**WORK ITEM**
Continue the passage about watching Obama on the campaign trail, starting right after its final sentence.

Watching the candidate in action, you can also find yourself pondering all sorts of unanswerable questions about the difference between campaigning and governing. What if the guy just knows how to give a good speech? Is he decisive? Seasoned? Ready?

The Clintons have been pouncing on this vulnerability with a vengeance. "In theory," Bill Clinton suggested to Charlie Rose, "we could find someone who is a gifted television commentator."

At one point in Obama's performance I glance at an email from the Giuliani campaign hailing a new campaign commercial.

"A nuclear power in chaos. Madmen bent on creating it. Leaders assassinated. Democracy attacked. And Osama bin Laden still making threats. In a world where the next crisis is a moment away… America needs a leader who's ready."

**DATA LISTING**
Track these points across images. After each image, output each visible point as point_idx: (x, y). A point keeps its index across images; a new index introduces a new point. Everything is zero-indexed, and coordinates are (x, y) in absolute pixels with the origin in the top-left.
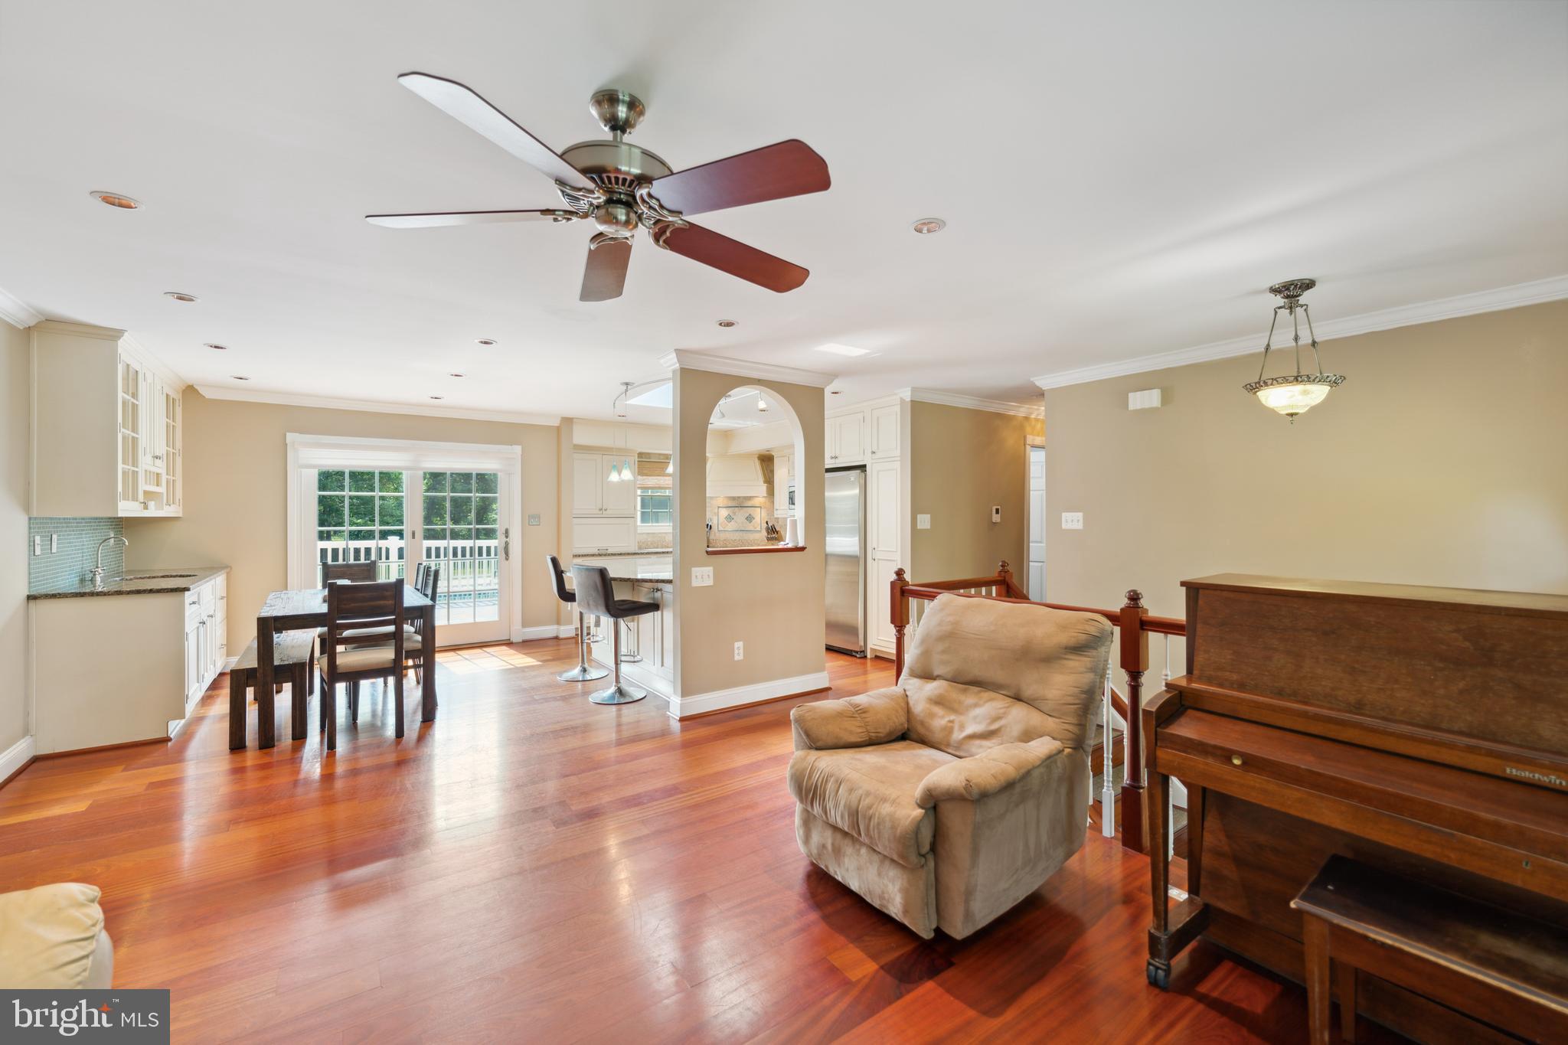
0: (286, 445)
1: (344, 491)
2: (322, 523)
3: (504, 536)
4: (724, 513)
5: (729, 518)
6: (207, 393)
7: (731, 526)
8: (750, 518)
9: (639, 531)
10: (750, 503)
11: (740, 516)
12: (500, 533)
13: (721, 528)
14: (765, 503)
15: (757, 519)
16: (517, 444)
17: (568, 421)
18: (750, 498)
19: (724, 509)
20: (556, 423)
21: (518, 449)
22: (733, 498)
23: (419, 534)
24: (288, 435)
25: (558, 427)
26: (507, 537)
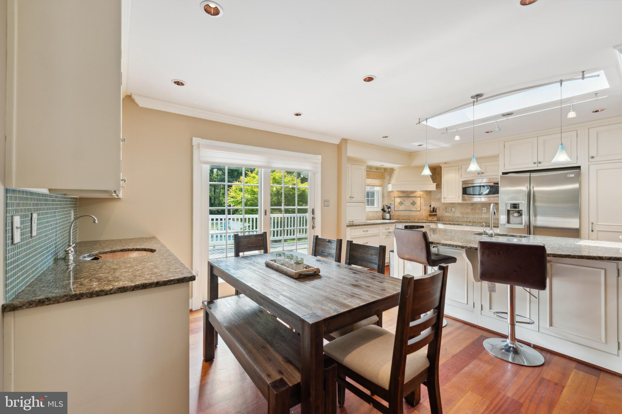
0: (192, 146)
1: (225, 182)
2: (211, 205)
3: (311, 214)
4: (398, 200)
5: (401, 203)
6: (142, 103)
7: (402, 207)
8: (414, 203)
9: (367, 210)
10: (413, 195)
11: (408, 202)
12: (310, 211)
13: (396, 209)
14: (423, 194)
15: (418, 203)
16: (320, 154)
17: (344, 141)
18: (413, 192)
19: (398, 198)
20: (337, 142)
21: (320, 157)
22: (403, 192)
23: (268, 212)
24: (194, 139)
25: (338, 145)
26: (313, 214)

**ANSWER BOX**
The video is a rabid collage of explosions and assassinations, ending with the image of the Trade Towers after the attack. Its excesses aside, it makes you wonder how Obama would survive a Republican onslaught on his credentials.

I raise the issue with one of Obama's fans, an attorney named Lee Courier. "I'm not caught up in the experience trap," she says. "Kennedy didn't have experience. And look at some of those who did, and who failed.

"I think this is a time for inspiration," she says. "And this is a guy who's really inspiring me."

Tonight, we may learn how far inspiration can take you.